A new vaccine for malaria developed by scientists at the University of Oxford was up to 80 percent effective at preventing disease in young children, according to trial results published in early September. Dyann Wirth, Richard Pearson Strong Professor of Infectious Diseases, offers some thoughts on the new vaccine and its potential impact.

Q: Media reports have suggested that the new vaccine could be “world-changing.” As someone who has studied malaria for years, do you have a similar level of excitement?

A: Whether it will be world-changing, we’ll have to wait and see, because so far there has only been early testing of its efficacy.

This new vaccine, called R21, is potentially an improved version of another vaccine, called RTS,S, which the World Health Organization approved last October for broad use in regions with significant malaria transmission. For R21, the study showed that three initial doses of the vaccine, followed by a booster a year later, was up to 80 percent effective at preventing infection.
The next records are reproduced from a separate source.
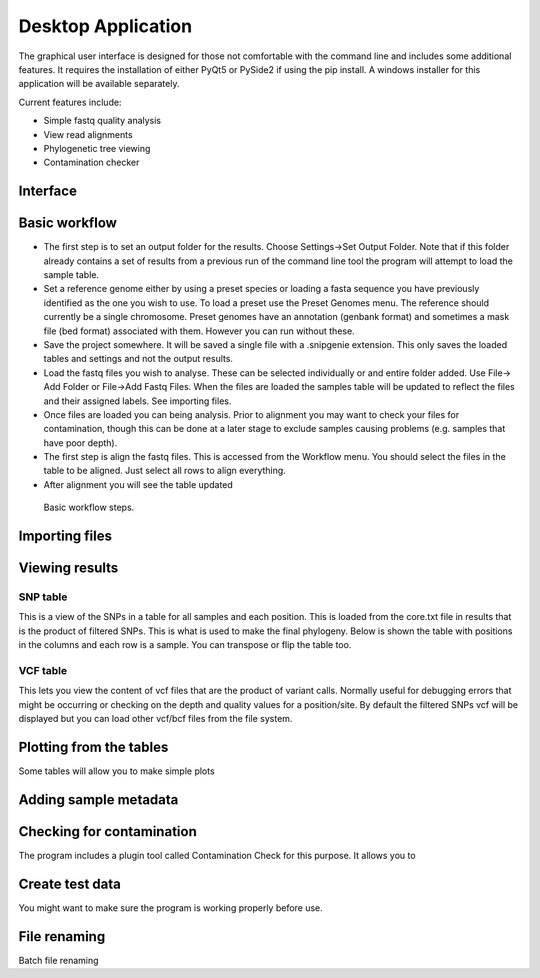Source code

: Desktop Application
===================

The graphical user interface is designed for those not comfortable with the command line
and includes some additional features. It requires the installation of either PyQt5 or PySide2
if using the pip install. A windows installer for this application will be available separately.

Current features include:

* Simple fastq quality analysis
* View read alignments
* Phylogenetic tree viewing
* Contamination checker

Interface
---------

.. image:: scr1.png

Basic workflow
--------------

* The first step is to set an output folder for the results. Choose Settings->Set Output Folder. Note that if this folder already contains a set of results from a previous run of the command line tool the program will attempt to load the sample table.
* Set a reference genome either by using a preset species or loading a fasta sequence you have previously identified as the one you wish to use. To load a preset use the Preset Genomes menu. The reference should currently be a single chromosome. Preset genomes have an annotation (genbank format) and sometimes a mask file (bed format) associated with them. However you can run without these.
* Save the project somewhere. It will be saved a single file with a .snipgenie extension. This only saves the loaded tables and settings and not the output results.
* Load the fastq files you wish to analyse. These can be selected individually or and entire folder added. Use File-> Add Folder or File->Add Fastq Files. When the files are loaded the samples table will be updated to reflect the files and their assigned labels. See importing files.
* Once files are loaded you can being analysis. Prior to alignment you may want to check your files for contamination, though this can be done at a later stage to exclude samples causing problems (e.g. samples that have poor depth).
* The first step is align the fastq files. This is accessed from the Workflow menu. You should select the files in the table to be aligned. Just select all rows to align everything.
* After alignment you will see the table updated

.. figure:: workflow.gif
   :target: _images/workflow.gif
   :class: with-shadow

   Basic workflow steps.

Importing files
---------------


Viewing results
---------------

SNP table
+++++++++

This is a view of the SNPs in a table for all samples and each position. This is loaded from the core.txt file in results that is the product of filtered SNPs. This is what is used to make the final phylogeny. Below is shown the table with positions in the columns and each row is a sample. You can transpose or flip the table too.

.. image:: snp_table.png

VCF table
+++++++++

This lets you view the content of vcf files that are the product of variant calls. Normally useful for debugging errors that might be occurring or checking on the depth and quality values for a position/site. By default the filtered SNPs vcf will be displayed but you can load other vcf/bcf files from the file system.

.. image:: vcf_table.png

Plotting from the tables
------------------------

Some tables will allow you to make simple plots

Adding sample metadata
----------------------


Checking for contamination
--------------------------

The program includes a plugin tool called Contamination Check for this purpose. It allows you to

.. image:: contam_check.png

Create test data
----------------

You might want to make sure the program is working properly before use.

File renaming
-------------

Batch file renaming
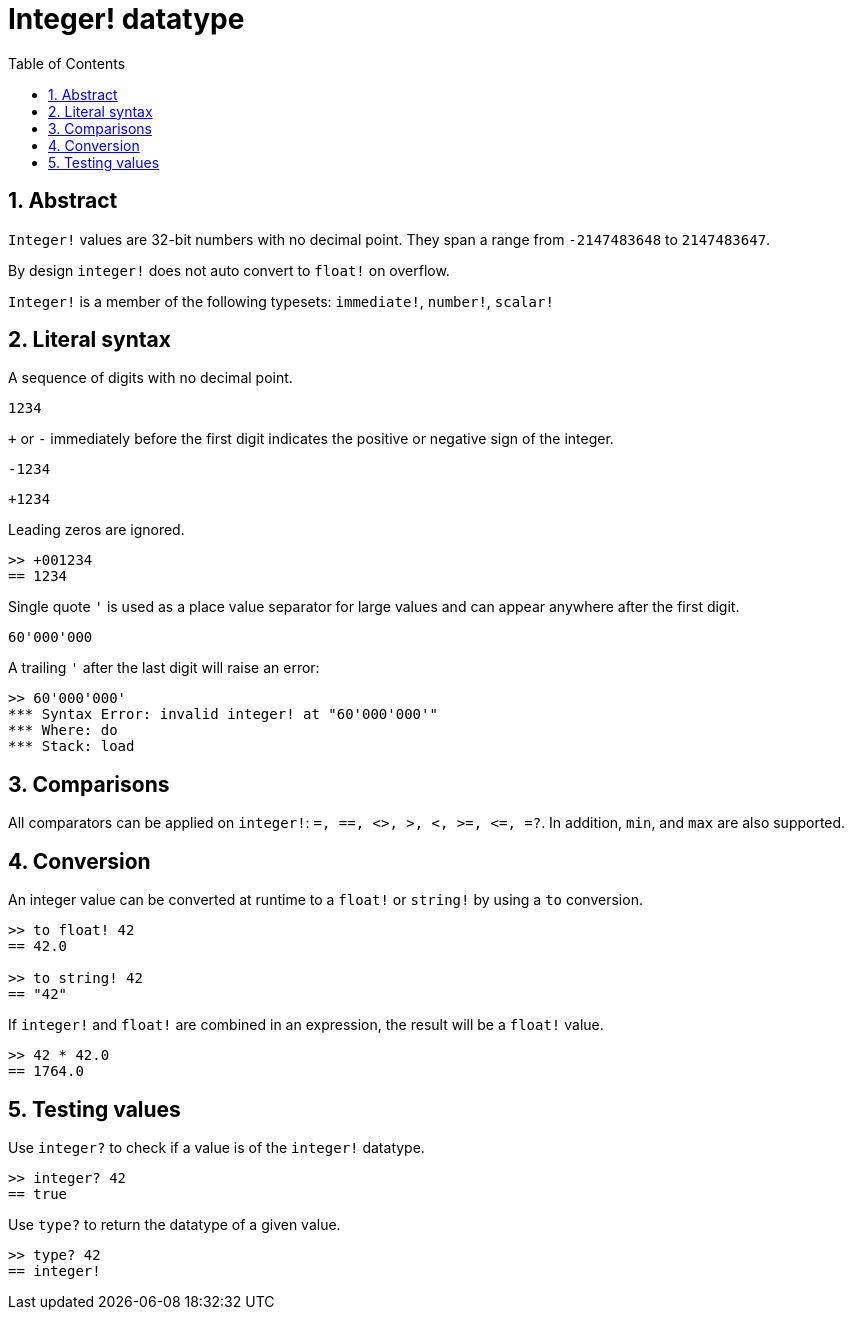 = Integer! datatype
:toc:
:numbered:

== Abstract

`Integer!` values are 32-bit numbers with no decimal point. They span a range from `-2147483648` to `2147483647`.

By design `integer!` does not auto convert to `float!` on overflow.

`Integer!` is a member of the following typesets: `immediate!`, `number!`, `scalar!`

== Literal syntax

A sequence of digits with no decimal point.

`1234`

`+` or `-` immediately before the first digit indicates the positive or negative sign of the integer.

`-1234`

`+1234`

Leading zeros are ignored.
```red
>> +001234
== 1234
```

Single quote `'` is used as a place value separator for large values and can appear anywhere after the first digit.

```red
60'000'000
```

A trailing `'` after the last digit will raise an error:

```red
>> 60'000'000'
*** Syntax Error: invalid integer! at "60'000'000'"
*** Where: do
*** Stack: load 
```

== Comparisons

All comparators can be applied on `integer!`: `=, ==, <>, >, <, >=, &lt;=, =?`. In addition, `min`, and `max` are also supported.


== Conversion

An integer value can be converted at runtime to a `float!` or `string!` by using a `to` conversion.

```red
>> to float! 42
== 42.0

>> to string! 42
== "42"
```

If `integer!` and `float!` are combined in an expression, the result will be a `float!` value.

```red
>> 42 * 42.0
== 1764.0
```

== Testing values

Use `integer?` to check if a value is of the `integer!` datatype.

```red
>> integer? 42
== true
```

Use `type?` to return the datatype of a given value.

```red
>> type? 42
== integer!
```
We need to evaluate R21 under more real-world settings, including the Phase 3 clinical trial. I’m optimistic about the new vaccine, but I also recognize that early data is often more promising than when things are actually used in practice.

Q: How important is it to have this new, hopefully effective vaccine?

A: The overall worldwide demand for this vaccine could be up to or over 100 million doses per year. As we now know from the experience with the coronavirus, having more than one source of vaccine is crucial to withstand potential disruptions in supply chains, problems with quality control, or other issues.

After the WHO recommended the broad use of RTS,S last October, I think it caused a paradigm shift. There’s now significant new effort in developing malaria vaccines.

In addition to vaccines, the other two main approaches we have for fighting malaria are vector control — essentially preventing the mosquito from biting the human, either by killing the mosquito or by using bed nets treated with insecticide — and diagnosis and treatment with antimalarial drugs. However, drug resistance is a problem.

There’s an enormous need for new approaches to fight malaria. With these microorganisms that are struggling for survival, such as the malaria parasite, I think we need to be less naïve about thinking there’s going to be a magic bullet. We will continue to need other tools and additional vaccines.

Q: One expert was quoted in the press as saying that the development of the new vaccine suggests that it may be possible to end child deaths from malaria in our lifetimes. What do you think?

A: I hope that’s true. This is a preventable, treatable disease. No child should die of this.

A vaccine could have an impact if it’s used cleverly, by vaccinating or boosting right before the rainy season to get the maximum effect, while also using the other tools in our armamentarium. I’m very excited about the potential that by using a multi-pronged strategy we could have a dramatic impact.